REIT ETFs provide exposure to the commercial real estate sector along with the benefits of diversification and professional portfolio management. Income-producing commercial real estate is one of the best asset classes an investor can own.

What is the largest real estate ETF in the US? ›

The largest Real Estate ETF is the Vanguard Real Estate ETF VNQ with $31.47B in assets. In the last trailing year, the best-performing Real Estate ETF was PTEC at 25.89%. The most recent ETF launched in the Real Estate space was the iREIT - MarketVector Quality REIT Index ETF IRET on 03/06/24.

What is a real estate ETF called? ›

Real estate investment trust (REIT) ETFs are exchange-traded funds (ETFs) that invest the majority of their assets in equity REIT securities and related derivatives. REIT ETFs are passively managed around an index of publicly-traded real estate owners.

Is investing in REITs a good idea? ›

Are REITs Good Investments? Investing in REITs is a great way to diversify your portfolio outside of traditional stocks and bonds and can be attractive for their strong dividends and long-term capital appreciation.

What is the downside to an ETF? ›

For instance, some ETFs may come with fees, others might stray from the value of the underlying asset, ETFs are not always optimized for taxes, and of course — like any investment — ETFs also come with risk.

Is REIT better than ETF? ›

An ETF gives you an affordable way to follow the stock market or a particular part of the market. While REITs provide the stability and robust returns of real estate.

How often do REITs pay dividends? ›

REITs and stocks can both pay dividends, usually on a monthly, quarterly, or yearly basis. Some investments will also offer special dividends, but they're unpredictable.

Do REIT ETFs pay dividends? ›

Real estate investment trust (REIT) ETFs typically pay nonqualified dividends (although a portion may be qualified).

How do real estate ETFs work? ›

Real estate ETFs are exchange-traded funds that invest in the real estate market. And while real estate ETFs can be structured in several ways, most invest in real estate investment trusts, or REITs. REITs are companies that own (and often operate) real estate, such as apartments, warehouses and hotels.

Does Fidelity have a real estate ETF? ›

FIDELITY MSCI REAL ESTATE INDEX ETF (FREL) | Fidelity Institutional.

How do REIT owners make money? ›

REITs make their money through the mortgages underlying real estate development or on rental incomes once the property is developed.

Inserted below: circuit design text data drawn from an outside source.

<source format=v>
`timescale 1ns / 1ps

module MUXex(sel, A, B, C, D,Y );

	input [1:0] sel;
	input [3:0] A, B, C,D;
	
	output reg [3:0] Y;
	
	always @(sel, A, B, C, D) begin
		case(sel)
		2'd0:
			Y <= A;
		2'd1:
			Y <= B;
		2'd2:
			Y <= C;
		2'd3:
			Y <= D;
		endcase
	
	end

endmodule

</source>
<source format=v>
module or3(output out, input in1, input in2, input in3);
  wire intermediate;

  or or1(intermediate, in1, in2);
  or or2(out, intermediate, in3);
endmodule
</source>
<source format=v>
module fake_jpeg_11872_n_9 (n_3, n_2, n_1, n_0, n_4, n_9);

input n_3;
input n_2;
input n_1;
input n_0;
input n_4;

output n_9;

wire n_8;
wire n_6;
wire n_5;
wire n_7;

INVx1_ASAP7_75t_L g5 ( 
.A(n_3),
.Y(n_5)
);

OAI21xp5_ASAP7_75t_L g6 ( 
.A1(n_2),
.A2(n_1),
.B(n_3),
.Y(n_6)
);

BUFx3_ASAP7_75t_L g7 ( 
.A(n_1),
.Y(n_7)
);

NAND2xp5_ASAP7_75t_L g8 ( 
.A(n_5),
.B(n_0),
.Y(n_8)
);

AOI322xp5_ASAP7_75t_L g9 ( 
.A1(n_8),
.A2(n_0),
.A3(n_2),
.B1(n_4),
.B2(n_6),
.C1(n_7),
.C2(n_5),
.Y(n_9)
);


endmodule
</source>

REITs provide shareholders with a steady income and, if held long-term, growth that reflects the appreciation of the property it owns.

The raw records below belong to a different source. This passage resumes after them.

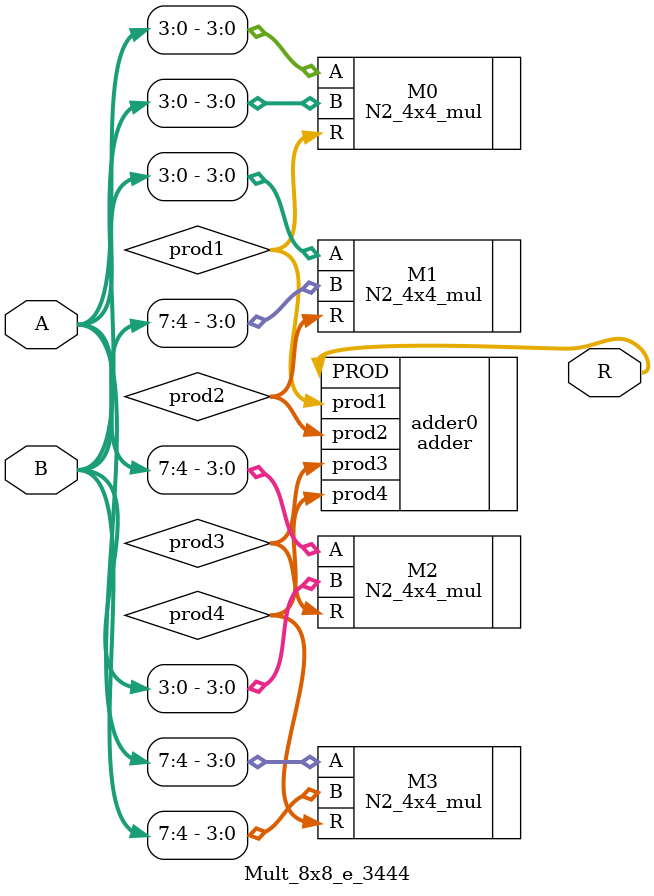
<source format=v>
module Mult_8x8_e_3444(
input [7:0] A,
input [7:0] B,
output [15:0]R
);
wire [7:0]prod1;
wire [7:0]prod2;
wire [7:0]prod3;
wire [7:0]prod4;

N2_4x4_mul M0(.A(A[3:0]),.B(B[3:0]),.R(prod1));
N2_4x4_mul M1(.A(A[3:0]),.B(B[7:4]),.R(prod2));
N2_4x4_mul M2(.A(A[7:4]),.B(B[3:0]),.R(prod3));
N2_4x4_mul M3(.A(A[7:4]),.B(B[7:4]),.R(prod4));
adder adder0(.prod1(prod1),.prod2(prod2),.prod3(prod3),.prod4(prod4),.PROD(R));
endmodule

</source>
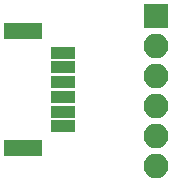
<source format=gbr>
G04 #@! TF.GenerationSoftware,KiCad,Pcbnew,(5.0.0)*
G04 #@! TF.CreationDate,2019-01-08T23:43:22-05:00*
G04 #@! TF.ProjectId,JST Breakout,4A535420427265616B6F75742E6B6963,rev?*
G04 #@! TF.SameCoordinates,Original*
G04 #@! TF.FileFunction,Soldermask,Top*
G04 #@! TF.FilePolarity,Negative*
%FSLAX46Y46*%
G04 Gerber Fmt 4.6, Leading zero omitted, Abs format (unit mm)*
G04 Created by KiCad (PCBNEW (5.0.0)) date 01/08/19 23:43:22*
%MOMM*%
%LPD*%
G01*
G04 APERTURE LIST*
%ADD10R,2.100000X2.100000*%
%ADD11O,2.100000X2.100000*%
%ADD12R,2.100000X1.000000*%
%ADD13R,3.200000X1.400000*%
G04 APERTURE END LIST*
D10*
G04 #@! TO.C,J2*
X113686601Y-81809601D03*
D11*
X113686601Y-84349601D03*
X113686601Y-86889601D03*
X113686601Y-89429601D03*
X113686601Y-91969601D03*
X113686601Y-94509601D03*
G04 #@! TD*
D12*
G04 #@! TO.C,J1*
X105740200Y-91131400D03*
X105740200Y-89881400D03*
X105740200Y-88631400D03*
X105740200Y-87381400D03*
X105740200Y-86131400D03*
X105740200Y-84881400D03*
D13*
X102390200Y-92981400D03*
X102390200Y-83031400D03*
G04 #@! TD*
M02*

</source>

What I wish I knew before buying REITs? ›

A lot of REIT investors focus too way much on the dividend yield. They think that a high dividend yield implies that a REIT is cheap and a good investment opportunity. In reality, it is often the opposite, and the dividend does not say much, if anything, about the valuation of a REIT.

What I wish I knew before investing in REITs? ›

REITs must prioritize short-term income for investors

In exchange for more ongoing income, REITs have less to invest for future returns than a growth mutual fund or stock. “REITs are better for short-term cash flow and income versus long-term upside,” says Stivers.

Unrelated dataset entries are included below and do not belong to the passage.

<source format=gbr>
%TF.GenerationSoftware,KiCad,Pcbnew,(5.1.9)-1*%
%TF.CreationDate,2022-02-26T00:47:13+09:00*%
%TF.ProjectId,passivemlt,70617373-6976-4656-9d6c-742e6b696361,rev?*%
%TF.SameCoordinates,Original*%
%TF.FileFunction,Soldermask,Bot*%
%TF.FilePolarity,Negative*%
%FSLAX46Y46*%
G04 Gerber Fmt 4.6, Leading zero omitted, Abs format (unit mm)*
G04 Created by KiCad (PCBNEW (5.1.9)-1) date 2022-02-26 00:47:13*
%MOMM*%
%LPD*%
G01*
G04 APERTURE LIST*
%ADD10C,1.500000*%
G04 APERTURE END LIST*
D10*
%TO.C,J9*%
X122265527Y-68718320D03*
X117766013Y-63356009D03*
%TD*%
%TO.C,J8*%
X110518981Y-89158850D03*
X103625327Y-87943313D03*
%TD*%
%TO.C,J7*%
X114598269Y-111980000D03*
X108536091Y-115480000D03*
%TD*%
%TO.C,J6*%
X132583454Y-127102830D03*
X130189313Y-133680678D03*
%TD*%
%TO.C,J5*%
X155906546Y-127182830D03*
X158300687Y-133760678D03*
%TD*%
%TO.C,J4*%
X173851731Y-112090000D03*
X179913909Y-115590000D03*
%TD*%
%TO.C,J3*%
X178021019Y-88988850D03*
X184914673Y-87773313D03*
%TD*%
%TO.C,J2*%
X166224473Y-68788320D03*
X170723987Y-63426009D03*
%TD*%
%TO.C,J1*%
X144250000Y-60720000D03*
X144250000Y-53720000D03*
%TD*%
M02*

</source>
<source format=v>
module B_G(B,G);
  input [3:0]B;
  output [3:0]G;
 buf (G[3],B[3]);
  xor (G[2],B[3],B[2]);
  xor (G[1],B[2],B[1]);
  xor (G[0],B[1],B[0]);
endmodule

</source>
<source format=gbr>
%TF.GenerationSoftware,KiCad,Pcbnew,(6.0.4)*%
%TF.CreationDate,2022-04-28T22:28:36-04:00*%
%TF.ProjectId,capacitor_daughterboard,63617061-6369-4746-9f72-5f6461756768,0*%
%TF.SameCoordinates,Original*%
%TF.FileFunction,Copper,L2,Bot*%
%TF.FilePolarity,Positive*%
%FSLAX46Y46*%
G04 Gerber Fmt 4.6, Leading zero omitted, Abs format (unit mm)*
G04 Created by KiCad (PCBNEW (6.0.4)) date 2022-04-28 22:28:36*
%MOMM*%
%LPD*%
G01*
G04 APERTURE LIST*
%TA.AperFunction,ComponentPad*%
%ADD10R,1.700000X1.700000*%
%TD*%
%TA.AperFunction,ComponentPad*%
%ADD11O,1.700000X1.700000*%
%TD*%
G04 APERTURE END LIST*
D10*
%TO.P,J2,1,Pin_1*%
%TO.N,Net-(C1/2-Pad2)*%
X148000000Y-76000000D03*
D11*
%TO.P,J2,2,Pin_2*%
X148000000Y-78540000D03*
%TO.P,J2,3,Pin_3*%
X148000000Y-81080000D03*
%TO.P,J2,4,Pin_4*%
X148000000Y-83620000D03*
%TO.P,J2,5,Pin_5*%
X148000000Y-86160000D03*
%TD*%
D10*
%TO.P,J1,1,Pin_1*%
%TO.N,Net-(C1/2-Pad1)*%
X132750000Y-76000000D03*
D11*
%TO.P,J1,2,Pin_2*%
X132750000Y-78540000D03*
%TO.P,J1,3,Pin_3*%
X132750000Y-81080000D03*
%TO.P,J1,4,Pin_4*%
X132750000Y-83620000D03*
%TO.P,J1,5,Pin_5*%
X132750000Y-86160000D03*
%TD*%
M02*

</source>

Can I invest $1000 in a REIT? ›

While they aren't listed on stock exchanges, non-traded REITs are required to register with the SEC and are subject to more oversight than private REITs. According to the National Association of Real Estate Investment Trusts (Nareit), non-traded REITs typically require a minimum investment of $1,000 to $2,500.

What are the risks of REIT ETFs? ›

There are three major risks of investing in REITs: Sensitivity to interest rate changes, vulnerability to real estate trends, and management risk. Like other investments in an income portfolio, REITs are sensitive to changes in interest rates.

What happens to REITs when interest rates go down? ›

REITs. When interest rates are falling, dependable, regular income investments become harder to find. This benefits high-quality real estate investment trusts, or REITs. Strictly speaking, REITs are not fixed-income securities; their dividends are not predetermined but are based on income generated from real estate.